Task objective.
Each line below is to be written out in full, exactly as shown.
|---|
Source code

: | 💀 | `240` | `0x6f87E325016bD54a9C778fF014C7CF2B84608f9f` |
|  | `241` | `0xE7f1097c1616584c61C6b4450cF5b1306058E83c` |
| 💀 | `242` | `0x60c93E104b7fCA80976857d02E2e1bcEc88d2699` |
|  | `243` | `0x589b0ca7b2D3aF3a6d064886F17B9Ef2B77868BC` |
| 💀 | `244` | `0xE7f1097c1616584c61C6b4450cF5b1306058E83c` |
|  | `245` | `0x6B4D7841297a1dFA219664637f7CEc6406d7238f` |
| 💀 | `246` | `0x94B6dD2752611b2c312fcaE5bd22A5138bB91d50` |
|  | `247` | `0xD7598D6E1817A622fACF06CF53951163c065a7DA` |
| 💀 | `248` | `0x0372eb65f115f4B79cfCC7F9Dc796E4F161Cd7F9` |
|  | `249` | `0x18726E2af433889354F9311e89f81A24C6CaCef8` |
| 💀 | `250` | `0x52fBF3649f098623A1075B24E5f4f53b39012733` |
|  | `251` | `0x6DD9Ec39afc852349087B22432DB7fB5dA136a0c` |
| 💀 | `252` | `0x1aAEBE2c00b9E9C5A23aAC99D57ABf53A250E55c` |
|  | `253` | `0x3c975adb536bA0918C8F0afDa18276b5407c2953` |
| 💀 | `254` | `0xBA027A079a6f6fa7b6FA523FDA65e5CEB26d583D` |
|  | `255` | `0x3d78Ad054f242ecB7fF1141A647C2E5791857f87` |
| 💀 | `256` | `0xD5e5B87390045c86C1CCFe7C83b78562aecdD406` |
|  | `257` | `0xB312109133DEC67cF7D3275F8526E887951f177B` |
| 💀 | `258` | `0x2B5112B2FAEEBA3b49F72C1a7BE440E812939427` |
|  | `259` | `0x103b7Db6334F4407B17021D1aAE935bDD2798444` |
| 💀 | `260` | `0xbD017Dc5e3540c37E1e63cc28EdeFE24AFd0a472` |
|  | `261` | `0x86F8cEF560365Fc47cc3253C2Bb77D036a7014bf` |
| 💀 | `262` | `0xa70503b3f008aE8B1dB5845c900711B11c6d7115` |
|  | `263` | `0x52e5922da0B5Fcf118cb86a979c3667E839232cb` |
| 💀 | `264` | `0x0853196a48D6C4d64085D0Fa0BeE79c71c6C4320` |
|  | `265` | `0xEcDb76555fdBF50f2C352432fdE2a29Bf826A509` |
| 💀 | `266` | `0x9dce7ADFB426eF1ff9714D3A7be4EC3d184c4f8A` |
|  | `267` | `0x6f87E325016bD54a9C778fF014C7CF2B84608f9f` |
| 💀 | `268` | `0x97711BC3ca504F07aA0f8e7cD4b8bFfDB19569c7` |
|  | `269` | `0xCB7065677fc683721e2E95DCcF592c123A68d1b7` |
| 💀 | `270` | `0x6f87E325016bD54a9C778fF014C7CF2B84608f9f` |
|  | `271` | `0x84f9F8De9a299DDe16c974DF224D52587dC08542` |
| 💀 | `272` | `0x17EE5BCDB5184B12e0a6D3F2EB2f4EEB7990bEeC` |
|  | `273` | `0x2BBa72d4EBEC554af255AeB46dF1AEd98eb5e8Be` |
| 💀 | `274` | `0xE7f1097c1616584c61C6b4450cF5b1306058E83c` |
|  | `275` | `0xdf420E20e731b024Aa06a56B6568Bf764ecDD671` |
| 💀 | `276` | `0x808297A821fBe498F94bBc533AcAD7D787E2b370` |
|---|
Exercise solution.
Source code

: | 💀 | `240` | `0x6f87E325016bD54a9C778fF014C7CF2B84608f9f` |
|  | `241` | `0xE7f1097c1616584c61C6b4450cF5b1306058E83c` |
| 💀 | `242` | `0x60c93E104b7fCA80976857d02E2e1bcEc88d2699` |
|  | `243` | `0x589b0ca7b2D3aF3a6d064886F17B9Ef2B77868BC` |
| 💀 | `244` | `0xE7f1097c1616584c61C6b4450cF5b1306058E83c` |
|  | `245` | `0x6B4D7841297a1dFA219664637f7CEc6406d7238f` |
| 💀 | `246` | `0x94B6dD2752611b2c312fcaE5bd22A5138bB91d50` |
|  | `247` | `0xD7598D6E1817A622fACF06CF53951163c065a7DA` |
| 💀 | `248` | `0x0372eb65f115f4B79cfCC7F9Dc796E4F161Cd7F9` |
|  | `249` | `0x18726E2af433889354F9311e89f81A24C6CaCef8` |
| 💀 | `250` | `0x52fBF3649f098623A1075B24E5f4f53b39012733` |
|  | `251` | `0x6DD9Ec39afc852349087B22432DB7fB5dA136a0c` |
| 💀 | `252` | `0x1aAEBE2c00b9E9C5A23aAC99D57ABf53A250E55c` |
|  | `253` | `0x3c975adb536bA0918C8F0afDa18276b5407c2953` |
| 💀 | `254` | `0xBA027A079a6f6fa7b6FA523FDA65e5CEB26d583D` |
|  | `255` | `0x3d78Ad054f242ecB7fF1141A647C2E5791857f87` |
| 💀 | `256` | `0xD5e5B87390045c86C1CCFe7C83b78562aecdD406` |
|  | `257` | `0xB312109133DEC67cF7D3275F8526E887951f177B` |
| 💀 | `258` | `0x2B5112B2FAEEBA3b49F72C1a7BE440E812939427` |
|  | `259` | `0x103b7Db6334F4407B17021D1aAE935bDD2798444` |
| 💀 | `260` | `0xbD017Dc5e3540c37E1e63cc28EdeFE24AFd0a472` |
|  | `261` | `0x86F8cEF560365Fc47cc3253C2Bb77D036a7014bf` |
| 💀 | `262` | `0xa70503b3f008aE8B1dB5845c900711B11c6d7115` |
|  | `263` | `0x52e5922da0B5Fcf118cb86a979c3667E839232cb` |
| 💀 | `264` | `0x0853196a48D6C4d64085D0Fa0BeE79c71c6C4320` |
|  | `265` | `0xEcDb76555fdBF50f2C352432fdE2a29Bf826A509` |
| 💀 | `266` | `0x9dce7ADFB426eF1ff9714D3A7be4EC3d184c4f8A` |
|  | `267` | `0x6f87E325016bD54a9C778fF014C7CF2B84608f9f` |
| 💀 | `268` | `0x97711BC3ca504F07aA0f8e7cD4b8bFfDB19569c7` |
|  | `269` | `0xCB7065677fc683721e2E95DCcF592c123A68d1b7` |
| 💀 | `270` | `0x6f87E325016bD54a9C778fF014C7CF2B84608f9f` |
|  | `271` | `0x84f9F8De9a299DDe16c974DF224D52587dC08542` |
| 💀 | `272` | `0x17EE5BCDB5184B12e0a6D3F2EB2f4EEB7990bEeC` |
|  | `273` | `0x2BBa72d4EBEC554af255AeB46dF1AEd98eb5e8Be` |
| 💀 | `274` | `0xE7f1097c1616584c61C6b4450cF5b1306058E83c` |
|  | `275` | `0xdf420E20e731b024Aa06a56B6568Bf764ecDD671` |
| 💀 | `276` | `0x808297A821fBe498F94bBc533AcAD7D787E2b370` |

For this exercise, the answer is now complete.